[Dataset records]
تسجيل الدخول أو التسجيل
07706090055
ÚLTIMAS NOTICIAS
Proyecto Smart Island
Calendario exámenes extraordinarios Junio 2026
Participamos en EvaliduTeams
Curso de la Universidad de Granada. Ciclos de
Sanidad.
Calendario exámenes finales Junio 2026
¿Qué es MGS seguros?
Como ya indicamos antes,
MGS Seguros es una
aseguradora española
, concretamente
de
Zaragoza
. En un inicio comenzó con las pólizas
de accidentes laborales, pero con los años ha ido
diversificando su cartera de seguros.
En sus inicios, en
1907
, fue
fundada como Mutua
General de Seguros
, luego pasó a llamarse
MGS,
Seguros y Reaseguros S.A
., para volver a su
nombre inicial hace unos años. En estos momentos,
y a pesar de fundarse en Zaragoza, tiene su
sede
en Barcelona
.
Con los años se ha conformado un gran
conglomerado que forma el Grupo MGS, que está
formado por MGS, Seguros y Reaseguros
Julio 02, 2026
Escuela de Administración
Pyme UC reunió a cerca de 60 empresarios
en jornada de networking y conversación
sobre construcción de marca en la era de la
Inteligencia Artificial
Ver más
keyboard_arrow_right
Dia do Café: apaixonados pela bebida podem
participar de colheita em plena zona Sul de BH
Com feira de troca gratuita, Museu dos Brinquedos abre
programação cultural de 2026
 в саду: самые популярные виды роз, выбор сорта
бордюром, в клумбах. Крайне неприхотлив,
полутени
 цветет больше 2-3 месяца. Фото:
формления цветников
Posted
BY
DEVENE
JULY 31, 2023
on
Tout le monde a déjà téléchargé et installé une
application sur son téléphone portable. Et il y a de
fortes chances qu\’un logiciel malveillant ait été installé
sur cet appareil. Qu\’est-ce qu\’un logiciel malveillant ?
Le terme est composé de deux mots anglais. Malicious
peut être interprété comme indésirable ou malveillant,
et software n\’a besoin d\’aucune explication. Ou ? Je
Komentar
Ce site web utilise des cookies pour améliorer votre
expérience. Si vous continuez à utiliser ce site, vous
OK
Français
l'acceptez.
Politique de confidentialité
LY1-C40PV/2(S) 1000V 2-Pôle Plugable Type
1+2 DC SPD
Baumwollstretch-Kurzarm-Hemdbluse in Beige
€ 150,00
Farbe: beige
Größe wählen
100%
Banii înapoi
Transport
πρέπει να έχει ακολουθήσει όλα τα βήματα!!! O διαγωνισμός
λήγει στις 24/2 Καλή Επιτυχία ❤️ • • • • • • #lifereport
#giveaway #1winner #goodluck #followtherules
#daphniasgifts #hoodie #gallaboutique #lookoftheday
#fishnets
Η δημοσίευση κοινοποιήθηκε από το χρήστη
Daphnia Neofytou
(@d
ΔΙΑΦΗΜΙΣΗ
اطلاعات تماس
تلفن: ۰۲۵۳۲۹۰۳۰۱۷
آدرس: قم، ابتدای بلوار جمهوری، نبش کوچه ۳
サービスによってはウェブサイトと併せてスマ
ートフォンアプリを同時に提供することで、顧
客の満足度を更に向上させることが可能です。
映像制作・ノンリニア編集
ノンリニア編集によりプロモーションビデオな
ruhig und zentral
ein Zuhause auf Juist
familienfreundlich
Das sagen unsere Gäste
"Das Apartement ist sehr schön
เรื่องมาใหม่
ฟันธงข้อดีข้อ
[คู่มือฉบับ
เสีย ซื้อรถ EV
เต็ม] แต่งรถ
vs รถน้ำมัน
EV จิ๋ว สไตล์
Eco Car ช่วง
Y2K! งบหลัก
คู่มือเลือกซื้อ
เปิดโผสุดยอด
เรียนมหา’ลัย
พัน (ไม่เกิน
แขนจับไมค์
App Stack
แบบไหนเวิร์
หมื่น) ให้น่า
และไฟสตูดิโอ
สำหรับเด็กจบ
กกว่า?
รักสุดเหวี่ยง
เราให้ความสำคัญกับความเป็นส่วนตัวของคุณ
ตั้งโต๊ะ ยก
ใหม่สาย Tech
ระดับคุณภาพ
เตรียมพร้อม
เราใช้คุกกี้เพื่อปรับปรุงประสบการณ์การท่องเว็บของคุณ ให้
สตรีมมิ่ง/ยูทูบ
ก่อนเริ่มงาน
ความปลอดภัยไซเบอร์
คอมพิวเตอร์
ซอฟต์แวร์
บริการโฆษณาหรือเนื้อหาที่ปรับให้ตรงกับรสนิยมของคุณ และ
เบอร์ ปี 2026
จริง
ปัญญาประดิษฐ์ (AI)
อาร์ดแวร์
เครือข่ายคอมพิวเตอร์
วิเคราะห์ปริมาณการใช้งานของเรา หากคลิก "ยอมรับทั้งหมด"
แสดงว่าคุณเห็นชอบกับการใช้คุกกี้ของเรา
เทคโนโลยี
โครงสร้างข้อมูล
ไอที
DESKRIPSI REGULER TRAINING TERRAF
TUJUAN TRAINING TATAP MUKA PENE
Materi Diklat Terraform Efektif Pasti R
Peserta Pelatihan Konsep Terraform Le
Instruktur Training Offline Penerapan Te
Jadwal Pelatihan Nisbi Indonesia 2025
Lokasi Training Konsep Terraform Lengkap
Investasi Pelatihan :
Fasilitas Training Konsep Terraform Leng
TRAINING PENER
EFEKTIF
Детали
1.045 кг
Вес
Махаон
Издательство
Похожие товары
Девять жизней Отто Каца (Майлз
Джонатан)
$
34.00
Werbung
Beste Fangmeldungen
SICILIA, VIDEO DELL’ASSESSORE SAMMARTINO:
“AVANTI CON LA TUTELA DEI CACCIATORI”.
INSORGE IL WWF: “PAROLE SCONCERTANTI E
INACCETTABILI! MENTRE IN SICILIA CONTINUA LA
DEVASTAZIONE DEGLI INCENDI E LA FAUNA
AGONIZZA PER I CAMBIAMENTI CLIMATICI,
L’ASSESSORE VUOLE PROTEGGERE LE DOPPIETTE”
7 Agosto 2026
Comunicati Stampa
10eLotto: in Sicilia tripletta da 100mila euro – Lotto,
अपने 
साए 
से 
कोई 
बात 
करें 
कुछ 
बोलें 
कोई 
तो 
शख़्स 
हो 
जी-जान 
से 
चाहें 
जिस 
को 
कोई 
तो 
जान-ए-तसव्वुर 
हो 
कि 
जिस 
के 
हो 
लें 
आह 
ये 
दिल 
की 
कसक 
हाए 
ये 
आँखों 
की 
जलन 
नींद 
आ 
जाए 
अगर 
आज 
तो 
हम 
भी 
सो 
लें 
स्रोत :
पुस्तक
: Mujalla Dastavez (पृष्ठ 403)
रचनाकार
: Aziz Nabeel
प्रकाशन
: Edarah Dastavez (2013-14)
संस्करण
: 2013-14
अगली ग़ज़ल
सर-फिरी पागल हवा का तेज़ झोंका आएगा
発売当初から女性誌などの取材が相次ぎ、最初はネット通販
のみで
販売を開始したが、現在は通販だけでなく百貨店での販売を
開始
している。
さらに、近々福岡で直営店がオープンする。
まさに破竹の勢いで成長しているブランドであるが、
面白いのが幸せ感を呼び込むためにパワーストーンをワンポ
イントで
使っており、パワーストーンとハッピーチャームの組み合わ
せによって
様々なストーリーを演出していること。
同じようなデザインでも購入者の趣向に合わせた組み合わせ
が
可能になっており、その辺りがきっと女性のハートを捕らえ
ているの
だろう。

■ What this task involves ■
Copy every line above once more, precisely as it reads.

■ Result of the task ■
تسجيل الدخول أو التسجيل
07706090055
ÚLTIMAS NOTICIAS
Proyecto Smart Island
Calendario exámenes extraordinarios Junio 2026
Participamos en EvaliduTeams
Curso de la Universidad de Granada. Ciclos de
Sanidad.
Calendario exámenes finales Junio 2026
¿Qué es MGS seguros?
Como ya indicamos antes,
MGS Seguros es una
aseguradora española
, concretamente
de
Zaragoza
. En un inicio comenzó con las pólizas
de accidentes laborales, pero con los años ha ido
diversificando su cartera de seguros.
En sus inicios, en
1907
, fue
fundada como Mutua
General de Seguros
, luego pasó a llamarse
MGS,
Seguros y Reaseguros S.A
., para volver a su
nombre inicial hace unos años. En estos momentos,
y a pesar de fundarse en Zaragoza, tiene su
sede
en Barcelona
.
Con los años se ha conformado un gran
conglomerado que forma el Grupo MGS, que está
formado por MGS, Seguros y Reaseguros
Julio 02, 2026
Escuela de Administración
Pyme UC reunió a cerca de 60 empresarios
en jornada de networking y conversación
sobre construcción de marca en la era de la
Inteligencia Artificial
Ver más
keyboard_arrow_right
Dia do Café: apaixonados pela bebida podem
participar de colheita em plena zona Sul de BH
Com feira de troca gratuita, Museu dos Brinquedos abre
programação cultural de 2026
 в саду: самые популярные виды роз, выбор сорта
бордюром, в клумбах. Крайне неприхотлив,
полутени
 цветет больше 2-3 месяца. Фото:
формления цветников
Posted
BY
DEVENE
JULY 31, 2023
on
Tout le monde a déjà téléchargé et installé une
application sur son téléphone portable. Et il y a de
fortes chances qu\’un logiciel malveillant ait été installé
sur cet appareil. Qu\’est-ce qu\’un logiciel malveillant ?
Le terme est composé de deux mots anglais. Malicious
peut être interprété comme indésirable ou malveillant,
et software n\’a besoin d\’aucune explication. Ou ? Je
Komentar
Ce site web utilise des cookies pour améliorer votre
expérience. Si vous continuez à utiliser ce site, vous
OK
Français
l'acceptez.
Politique de confidentialité
LY1-C40PV/2(S) 1000V 2-Pôle Plugable Type
1+2 DC SPD
Baumwollstretch-Kurzarm-Hemdbluse in Beige
€ 150,00
Farbe: beige
Größe wählen
100%
Banii înapoi
Transport
πρέπει να έχει ακολουθήσει όλα τα βήματα!!! O διαγωνισμός
λήγει στις 24/2 Καλή Επιτυχία ❤️ • • • • • • #lifereport
#giveaway #1winner #goodluck #followtherules
#daphniasgifts #hoodie #gallaboutique #lookoftheday
#fishnets
Η δημοσίευση κοινοποιήθηκε από το χρήστη
Daphnia Neofytou
(@d
ΔΙΑΦΗΜΙΣΗ
اطلاعات تماس
تلفن: ۰۲۵۳۲۹۰۳۰۱۷
آدرس: قم، ابتدای بلوار جمهوری، نبش کوچه ۳
サービスによってはウェブサイトと併せてスマ
ートフォンアプリを同時に提供することで、顧
客の満足度を更に向上させることが可能です。
映像制作・ノンリニア編集
ノンリニア編集によりプロモーションビデオな
ruhig und zentral
ein Zuhause auf Juist
familienfreundlich
Das sagen unsere Gäste
"Das Apartement ist sehr schön
เรื่องมาใหม่
ฟันธงข้อดีข้อ
[คู่มือฉบับ
เสีย ซื้อรถ EV
เต็ม] แต่งรถ
vs รถน้ำมัน
EV จิ๋ว สไตล์
Eco Car ช่วง
Y2K! งบหลัก
คู่มือเลือกซื้อ
เปิดโผสุดยอด
เรียนมหา’ลัย
พัน (ไม่เกิน
แขนจับไมค์
App Stack
แบบไหนเวิร์
หมื่น) ให้น่า
และไฟสตูดิโอ
สำหรับเด็กจบ
กกว่า?
รักสุดเหวี่ยง
เราให้ความสำคัญกับความเป็นส่วนตัวของคุณ
ตั้งโต๊ะ ยก
ใหม่สาย Tech
ระดับคุณภาพ
เตรียมพร้อม
เราใช้คุกกี้เพื่อปรับปรุงประสบการณ์การท่องเว็บของคุณ ให้
สตรีมมิ่ง/ยูทูบ
ก่อนเริ่มงาน
ความปลอดภัยไซเบอร์
คอมพิวเตอร์
ซอฟต์แวร์
บริการโฆษณาหรือเนื้อหาที่ปรับให้ตรงกับรสนิยมของคุณ และ
เบอร์ ปี 2026
จริง
ปัญญาประดิษฐ์ (AI)
อาร์ดแวร์
เครือข่ายคอมพิวเตอร์
วิเคราะห์ปริมาณการใช้งานของเรา หากคลิก "ยอมรับทั้งหมด"
แสดงว่าคุณเห็นชอบกับการใช้คุกกี้ของเรา
เทคโนโลยี
โครงสร้างข้อมูล
ไอที
DESKRIPSI REGULER TRAINING TERRAF
TUJUAN TRAINING TATAP MUKA PENE
Materi Diklat Terraform Efektif Pasti R
Peserta Pelatihan Konsep Terraform Le
Instruktur Training Offline Penerapan Te
Jadwal Pelatihan Nisbi Indonesia 2025
Lokasi Training Konsep Terraform Lengkap
Investasi Pelatihan :
Fasilitas Training Konsep Terraform Leng
TRAINING PENER
EFEKTIF
Детали
1.045 кг
Вес
Махаон
Издательство
Похожие товары
Девять жизней Отто Каца (Майлз
Джонатан)
$
34.00
Werbung
Beste Fangmeldungen
SICILIA, VIDEO DELL’ASSESSORE SAMMARTINO:
“AVANTI CON LA TUTELA DEI CACCIATORI”.
INSORGE IL WWF: “PAROLE SCONCERTANTI E
INACCETTABILI! MENTRE IN SICILIA CONTINUA LA
DEVASTAZIONE DEGLI INCENDI E LA FAUNA
AGONIZZA PER I CAMBIAMENTI CLIMATICI,
L’ASSESSORE VUOLE PROTEGGERE LE DOPPIETTE”
7 Agosto 2026
Comunicati Stampa
10eLotto: in Sicilia tripletta da 100mila euro – Lotto,
अपने 
साए 
से 
कोई 
बात 
करें 
कुछ 
बोलें 
कोई 
तो 
शख़्स 
हो 
जी-जान 
से 
चाहें 
जिस 
को 
कोई 
तो 
जान-ए-तसव्वुर 
हो 
कि 
जिस 
के 
हो 
लें 
आह 
ये 
दिल 
की 
कसक 
हाए 
ये 
आँखों 
की 
जलन 
नींद 
आ 
जाए 
अगर 
आज 
तो 
हम 
भी 
सो 
लें 
स्रोत :
पुस्तक
: Mujalla Dastavez (पृष्ठ 403)
रचनाकार
: Aziz Nabeel
प्रकाशन
: Edarah Dastavez (2013-14)
संस्करण
: 2013-14
अगली ग़ज़ल
सर-फिरी पागल हवा का तेज़ झोंका आएगा
発売当初から女性誌などの取材が相次ぎ、最初はネット通販
のみで
販売を開始したが、現在は通販だけでなく百貨店での販売を
開始
している。
さらに、近々福岡で直営店がオープンする。
まさに破竹の勢いで成長しているブランドであるが、
面白いのが幸せ感を呼び込むためにパワーストーンをワンポ
イントで
使っており、パワーストーンとハッピーチャームの組み合わ
せによって
様々なストーリーを演出していること。
同じようなデザインでも購入者の趣向に合わせた組み合わせ
が
可能になっており、その辺りがきっと女性のハートを捕らえ
ているの
だろう。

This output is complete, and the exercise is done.